D’origine haïtienne, Jowee Omicil a quant à lui appris l’art des soufflants au Berklee College of Music et au Thelonious Monk Institute of Jazz. Il a notamment accompagné Marcus Miller et Roy Hargrove. Sa musique s’appuie sur la liberté du jazz, la spiritualité du gospel et l’univers oral de grooves qui vous secouent l’âme.
Il ne faudra pas manquer non plus le passage des Txarango, qui associent le ska à la rumba, au reggae et aux rythmes latins urbains. Ils sont les témoins de cette générosité typiquement méditerranéenne aussi bien à travers de leur musique que dans leur show, jusque dans leur vie quotidienne. Ils ont, en autres projets humanitaires, construit une Maison de la Culture au Sénégal…
Notre cher Rachid Taha, qui brasse le punk, le chaâbi, l’électro et le raï sera de retour pour nous prendre à la gorge avec sa voix rauque, ses mots dans cette si belle langue arabe. Il ressort de sa musique rebelle une âme que l’on pourrait dire soul, pour toucher au plus profond du cœur.
En sus des têtes d’affiches et concerts, il convient aussi (et surtout) de partir à la rencontre de groupes locaux ou nationaux via des showcases étalés sur tout le festival.

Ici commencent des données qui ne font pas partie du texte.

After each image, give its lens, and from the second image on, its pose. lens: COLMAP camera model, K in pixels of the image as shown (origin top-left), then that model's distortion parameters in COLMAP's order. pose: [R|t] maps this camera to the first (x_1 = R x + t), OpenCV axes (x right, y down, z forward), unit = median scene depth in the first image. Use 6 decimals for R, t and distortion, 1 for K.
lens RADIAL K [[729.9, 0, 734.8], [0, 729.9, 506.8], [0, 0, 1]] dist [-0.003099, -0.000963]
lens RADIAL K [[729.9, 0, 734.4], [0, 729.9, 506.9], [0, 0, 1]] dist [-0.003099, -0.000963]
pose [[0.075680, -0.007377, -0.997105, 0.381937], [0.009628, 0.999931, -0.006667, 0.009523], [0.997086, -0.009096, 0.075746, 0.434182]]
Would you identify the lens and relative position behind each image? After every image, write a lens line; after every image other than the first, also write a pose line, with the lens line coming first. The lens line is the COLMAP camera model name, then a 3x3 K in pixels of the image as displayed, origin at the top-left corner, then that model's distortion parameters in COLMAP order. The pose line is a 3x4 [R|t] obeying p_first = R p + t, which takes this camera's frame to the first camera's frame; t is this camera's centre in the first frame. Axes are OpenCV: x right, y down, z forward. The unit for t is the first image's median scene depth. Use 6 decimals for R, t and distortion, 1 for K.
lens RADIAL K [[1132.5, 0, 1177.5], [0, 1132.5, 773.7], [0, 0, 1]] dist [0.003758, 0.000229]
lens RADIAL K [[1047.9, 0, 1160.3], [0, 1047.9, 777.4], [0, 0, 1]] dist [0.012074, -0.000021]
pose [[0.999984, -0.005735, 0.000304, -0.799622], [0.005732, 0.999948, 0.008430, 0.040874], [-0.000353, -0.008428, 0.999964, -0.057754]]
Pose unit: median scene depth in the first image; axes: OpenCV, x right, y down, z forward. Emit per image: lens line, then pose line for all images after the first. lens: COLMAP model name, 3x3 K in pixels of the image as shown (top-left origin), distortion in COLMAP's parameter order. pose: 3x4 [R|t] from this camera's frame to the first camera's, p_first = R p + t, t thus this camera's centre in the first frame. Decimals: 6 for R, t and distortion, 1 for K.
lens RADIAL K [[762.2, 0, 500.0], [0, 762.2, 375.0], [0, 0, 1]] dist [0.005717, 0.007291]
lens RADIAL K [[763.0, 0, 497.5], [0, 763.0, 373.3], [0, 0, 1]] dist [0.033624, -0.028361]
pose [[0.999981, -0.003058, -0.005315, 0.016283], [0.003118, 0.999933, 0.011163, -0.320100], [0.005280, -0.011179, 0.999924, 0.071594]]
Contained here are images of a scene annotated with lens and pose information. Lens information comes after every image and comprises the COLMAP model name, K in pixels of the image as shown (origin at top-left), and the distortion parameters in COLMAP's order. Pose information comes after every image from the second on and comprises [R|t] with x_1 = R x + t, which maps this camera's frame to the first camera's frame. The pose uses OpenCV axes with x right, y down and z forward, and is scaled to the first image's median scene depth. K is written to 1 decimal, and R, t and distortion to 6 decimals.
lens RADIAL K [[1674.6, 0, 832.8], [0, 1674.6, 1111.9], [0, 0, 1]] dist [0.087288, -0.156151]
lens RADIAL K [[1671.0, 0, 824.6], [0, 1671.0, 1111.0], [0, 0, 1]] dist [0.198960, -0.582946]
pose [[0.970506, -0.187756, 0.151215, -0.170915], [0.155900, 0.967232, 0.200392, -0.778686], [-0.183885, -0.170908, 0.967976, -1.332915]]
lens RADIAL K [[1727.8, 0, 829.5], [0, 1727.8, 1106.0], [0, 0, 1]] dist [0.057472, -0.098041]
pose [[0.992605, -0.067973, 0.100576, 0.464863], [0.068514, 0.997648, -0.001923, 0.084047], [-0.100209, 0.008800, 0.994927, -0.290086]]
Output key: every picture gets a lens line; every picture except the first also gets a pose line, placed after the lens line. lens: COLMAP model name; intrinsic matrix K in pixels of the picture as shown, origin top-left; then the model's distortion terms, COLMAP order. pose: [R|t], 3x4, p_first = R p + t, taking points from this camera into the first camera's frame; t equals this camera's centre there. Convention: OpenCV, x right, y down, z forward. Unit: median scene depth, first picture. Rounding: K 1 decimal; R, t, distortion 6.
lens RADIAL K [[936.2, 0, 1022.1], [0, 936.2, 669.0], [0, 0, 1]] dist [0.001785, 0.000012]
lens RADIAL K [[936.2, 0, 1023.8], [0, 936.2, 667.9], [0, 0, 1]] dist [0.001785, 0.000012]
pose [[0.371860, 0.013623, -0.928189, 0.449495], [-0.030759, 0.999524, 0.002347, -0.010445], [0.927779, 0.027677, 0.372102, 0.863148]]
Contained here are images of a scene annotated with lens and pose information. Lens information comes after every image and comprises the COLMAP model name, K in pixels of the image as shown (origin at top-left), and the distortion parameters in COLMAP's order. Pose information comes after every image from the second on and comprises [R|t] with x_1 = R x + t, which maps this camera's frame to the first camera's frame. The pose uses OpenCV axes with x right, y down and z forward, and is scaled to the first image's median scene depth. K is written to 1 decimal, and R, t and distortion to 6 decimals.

Parmi eux, le trio Diwan (« germer » en breton, du même nom que les écoles bilingues breton/français, mais aussi, en persan, « le lieu où on discute de musique, poésie, de littérature et de sagesse »), qui combine des références multiples, de leurs solides éducations musicales en jazz et musiques traditionnelles, entre autres, et de leurs multiples scènes internationales. Tout un programme.
Catherine Moreau
Babel Med Music : du 16 au 18/03 au Dock des Suds (12 rue Urbain V, 2e).
Rens. : 04 91 99 00 00 / www.babelmedmusic.com
À voir aussi :
– Babel Minots : du 15 au 18/03 au Nomad Café (11 boulevard de Briançon, 3e).
Rens. : 04 9162 49 77 / www.lenomad.com
– Les Écrans de Babel : du 16 au 18/03 à Marseille (Bibliothèque l’Alcazar et Hangar J1 – voir Rubrique Cinéma).